Phonics and pronunciation

In the question and answer session at the end of a workshop I’ve just done in Seville for teachers at International House schools in the area, somebody raised the issue of using phonics with very young learners. The last few years have seen a certain phonics fever in Spain, and I suspect that this might be the case elsewhere in the world, too.

I’m in no position to question the effectiveness of a phonics approach to reading in the UK or the US, although from what I can see it’s a controversial issue in both countries. I also have colleagues here in Northern Spain who have used a phonics approach very successfully with 3-4 year olds in their own school for some years now, although despite their own success,  they also have reservations about adopting a phonics approach without adapting it to the local context. It was interesting in this respect to discover that one of the teachers in Seville had adapted phonics to his local context when he was working in Hong Kong, and that the outcome had been very successful.

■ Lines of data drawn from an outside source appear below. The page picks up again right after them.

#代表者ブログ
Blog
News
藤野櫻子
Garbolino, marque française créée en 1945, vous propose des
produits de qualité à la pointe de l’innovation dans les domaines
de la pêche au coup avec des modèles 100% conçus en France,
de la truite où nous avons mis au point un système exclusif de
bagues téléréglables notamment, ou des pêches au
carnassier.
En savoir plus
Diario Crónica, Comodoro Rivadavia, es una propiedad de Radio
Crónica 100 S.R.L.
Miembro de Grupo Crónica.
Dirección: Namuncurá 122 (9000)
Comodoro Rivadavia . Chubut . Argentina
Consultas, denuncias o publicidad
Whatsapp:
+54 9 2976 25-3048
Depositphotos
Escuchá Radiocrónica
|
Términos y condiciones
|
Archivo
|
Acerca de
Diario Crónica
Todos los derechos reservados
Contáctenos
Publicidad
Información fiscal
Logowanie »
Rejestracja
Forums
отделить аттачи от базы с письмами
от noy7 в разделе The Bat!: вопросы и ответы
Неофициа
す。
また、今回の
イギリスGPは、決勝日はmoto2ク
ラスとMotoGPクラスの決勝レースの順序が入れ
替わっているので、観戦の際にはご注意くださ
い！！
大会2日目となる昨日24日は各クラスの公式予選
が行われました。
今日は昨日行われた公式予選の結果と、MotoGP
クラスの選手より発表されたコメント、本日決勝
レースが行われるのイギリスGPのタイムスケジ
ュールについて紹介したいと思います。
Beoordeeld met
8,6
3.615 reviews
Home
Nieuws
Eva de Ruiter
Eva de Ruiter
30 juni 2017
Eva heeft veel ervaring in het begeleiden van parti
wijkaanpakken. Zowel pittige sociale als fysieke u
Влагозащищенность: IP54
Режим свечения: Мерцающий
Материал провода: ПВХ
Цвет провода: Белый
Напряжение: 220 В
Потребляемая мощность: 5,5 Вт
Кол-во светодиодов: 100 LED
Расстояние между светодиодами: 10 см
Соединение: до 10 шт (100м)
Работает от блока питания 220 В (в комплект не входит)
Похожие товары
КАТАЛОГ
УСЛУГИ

There are dangers to adopting phonics uncritically which tie in to pronunciation. The overriding issue for me here is the fact that phonics was designed to teach reading to native-speaker children, and not pronunciation to second-language young learners. Children in the US/UK will come to phonics with complete mastery of the sound system that phonics aims to relate to the written form of words. This is not the case with children in Spain, or any other country where English is taught as a foreign language. In all such countries, children will come to the phonics class with a complete phonological system, but it won’t be that of English. In the case of Spanish children, they will be coming to class with a vowel system that is considerably less complex than that of English, UK or US. They will also be ‘missing’ certain consonants, notably /dʒ/, and will articulate others in ways that are signficantly different to English, such as the plosives /b/, /d/, or /g/, which are actually pronounced as the fricatives /β/, /ð/, and /ɣ/, respectively in most contexts in Spanish.

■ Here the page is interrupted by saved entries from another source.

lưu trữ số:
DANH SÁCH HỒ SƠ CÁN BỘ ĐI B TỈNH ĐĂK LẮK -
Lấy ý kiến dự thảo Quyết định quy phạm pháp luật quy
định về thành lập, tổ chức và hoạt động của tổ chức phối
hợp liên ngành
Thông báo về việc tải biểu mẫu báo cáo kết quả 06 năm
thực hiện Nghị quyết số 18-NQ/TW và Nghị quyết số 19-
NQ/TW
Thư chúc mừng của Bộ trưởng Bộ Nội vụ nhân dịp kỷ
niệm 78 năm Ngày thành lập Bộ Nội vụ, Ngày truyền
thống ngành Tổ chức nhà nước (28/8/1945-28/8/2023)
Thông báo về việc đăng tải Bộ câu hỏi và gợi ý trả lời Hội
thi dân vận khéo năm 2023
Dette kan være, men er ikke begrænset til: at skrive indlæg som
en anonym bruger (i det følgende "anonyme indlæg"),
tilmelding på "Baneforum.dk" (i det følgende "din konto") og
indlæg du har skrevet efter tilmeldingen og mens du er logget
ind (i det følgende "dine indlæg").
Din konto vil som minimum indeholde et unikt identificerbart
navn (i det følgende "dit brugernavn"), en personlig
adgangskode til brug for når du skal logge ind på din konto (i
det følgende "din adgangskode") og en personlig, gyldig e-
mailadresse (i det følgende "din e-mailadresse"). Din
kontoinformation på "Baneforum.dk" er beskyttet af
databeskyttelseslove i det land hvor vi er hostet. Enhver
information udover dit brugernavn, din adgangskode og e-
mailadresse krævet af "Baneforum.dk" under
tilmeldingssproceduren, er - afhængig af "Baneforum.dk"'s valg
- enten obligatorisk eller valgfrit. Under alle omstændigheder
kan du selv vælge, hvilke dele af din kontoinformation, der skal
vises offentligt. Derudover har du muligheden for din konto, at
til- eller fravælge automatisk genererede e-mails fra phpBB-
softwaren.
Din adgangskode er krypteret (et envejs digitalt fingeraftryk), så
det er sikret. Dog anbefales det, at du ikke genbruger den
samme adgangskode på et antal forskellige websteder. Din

There is a similar problem with the teachers of these VYLs. The vast majority of primary teachers in Spain (and elsewhere) are not native speakers of English, and the majority of those I’ve worked with in Spain have problems pronouncing the 44 sounds of English that methods like ‘Jolly Phonics’ are based on. If  teachers are unable to adequately and confidently model the different sounds of standard phonics approaches, what will happen when they use the same sound in class for graphemes that are supposed to represent different sounds. I remember sitting in a workshop some years ago that was being given by the then leading authority in phonics in Spain. She repeatedly conflated /ɔ/ and /əʊ/ even in her explicit demonstrations of the two sounds. Not unnaturally, this left the teachers immediately in front of me confused. What would this do to a class full of 4-year-olds?

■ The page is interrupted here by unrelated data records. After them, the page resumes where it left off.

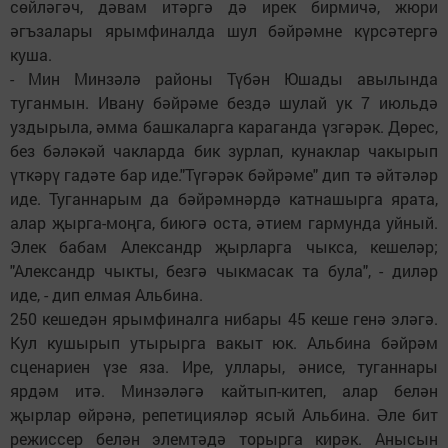
сөйләгәч, дәвам итәргә дә ирек бирмичә, жюри
әгъзалары ярымфиналда шул бәйрәмне күрсәтергә
куша.
- Мин Минзәлә районы Түбән Юшады авылында
туганмын. Ивану бәйрәме бездә шулай ук 7 июльдә
уздырыла, әмма башкаларга караганда үзгәрәк. Дөрес,
без бәләкәй чакларда бик зурлап, кунаклар чакырып
үткәрү гадәте бар иде."Түгәрәк бәйрәме" дип тә әйтәләр
иде. Туганнарым да бәйрәмнәрдә катнашырга ярата,
алар җырга-моңга, биюгә оста, әтием гармунда уйный.
Элек бабам Александр җырларга чыкса, кешеләр;
"Александр чыкты, безгә чыкмасак та була", - диләр
иде, - дип елмая Альбина.
250 кешедән ярымфиналга нибары 45 кеше генә эләгә.
Кул кушырып утырырга вакыт юк. Альбина бәйрәм
сценариен үзе яза. Ире, уллары, әнисе, туганнары
ярдәм итә. Минзәләгә кайтып-китеп, алар белән
җырлар өйрәнә, репетицияләр ясый Альбина. Әле бит
режиссер белән элемтәдә торырга кирәк. Анысын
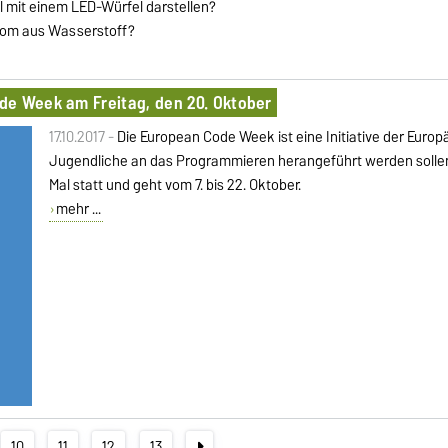
 mit einem LED-Würfel darstellen?
trom aus Wasserstoff?
de Week am Freitag, den 20. Oktober
17.10.2017 -
Die European Code Week ist eine Initiative der Europ
Jugendliche an das Programmieren herangeführt werden sollen.
Mal statt und geht vom 7. bis 22. Oktober.
mehr ...
10
11
12
13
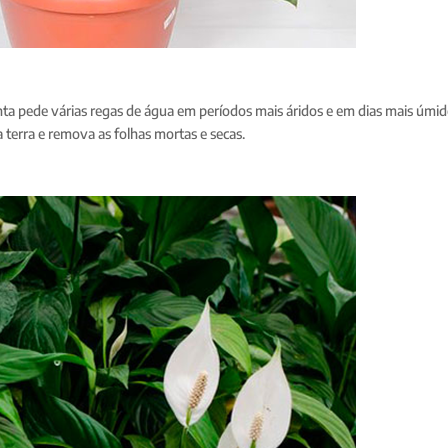
anta pede várias regas de água em períodos mais áridos e em dias mais úmi
 terra e remova as folhas mortas e secas.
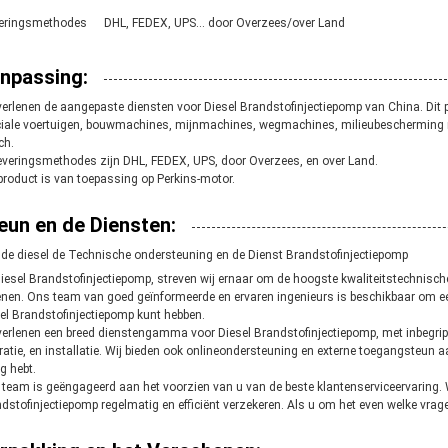
eringsmethodes
DHL, FEDEX, UPS… door Overzees/over Land
npassing:
verlenen de aangepaste diensten voor Diesel Brandstofinjectiepomp van China. Dit
iale voertuigen, bouwmachines, mijnmachines, wegmachines, milieubescherming mat
ch.
everingsmethodes zijn DHL, FEDEX, UPS, door Overzees, en over Land.
product is van toepassing op Perkins-motor.
eun en de Diensten:
de diesel de Technische ondersteuning en de Dienst Brandstofinjectiepomp
Diesel Brandstofinjectiepomp, streven wij ernaar om de hoogste kwaliteitstechnisc
enen. Ons team van goed geïnformeerde en ervaren ingenieurs is beschikbaar om e
el Brandstofinjectiepomp kunt hebben.
verlenen een breed dienstengamma voor Diesel Brandstofinjectiepomp, met inbegri
ratie, en installatie. Wij bieden ook onlineondersteuning en externe toegangsteun a
g hebt.
team is geëngageerd aan het voorzien van u van de beste klantenserviceervaring. 
dstofinjectiepomp regelmatig en efficiënt verzekeren. Als u om het even welke vrage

There are other issues that worry me as an ‘outsider’ to phonics, such as the time required to implement of full phonics approach, the suitability of some of the vocabulary, the possible conflicts with the teaching of reading to children in their L1 (which will be happening at the same time as they are learning to read in English through phonics), the rush to get these VYLs to write the letters in English and, again, the possible conflicts that this might have with the teaching of writing in the L1, and the risk of children learning to pronounce words written in English without knowing what the text is actually saying. But, as I said at the beginning of this post, I’m not an expert in phonics nor a YL teacher, and I know that is is being adopted and adapted successfully here in Spain, and also beyond. However, I came across this blog on the British Council website a couple of days ago, and it suggests that my outsider’s concerns are shared by some insiders, too.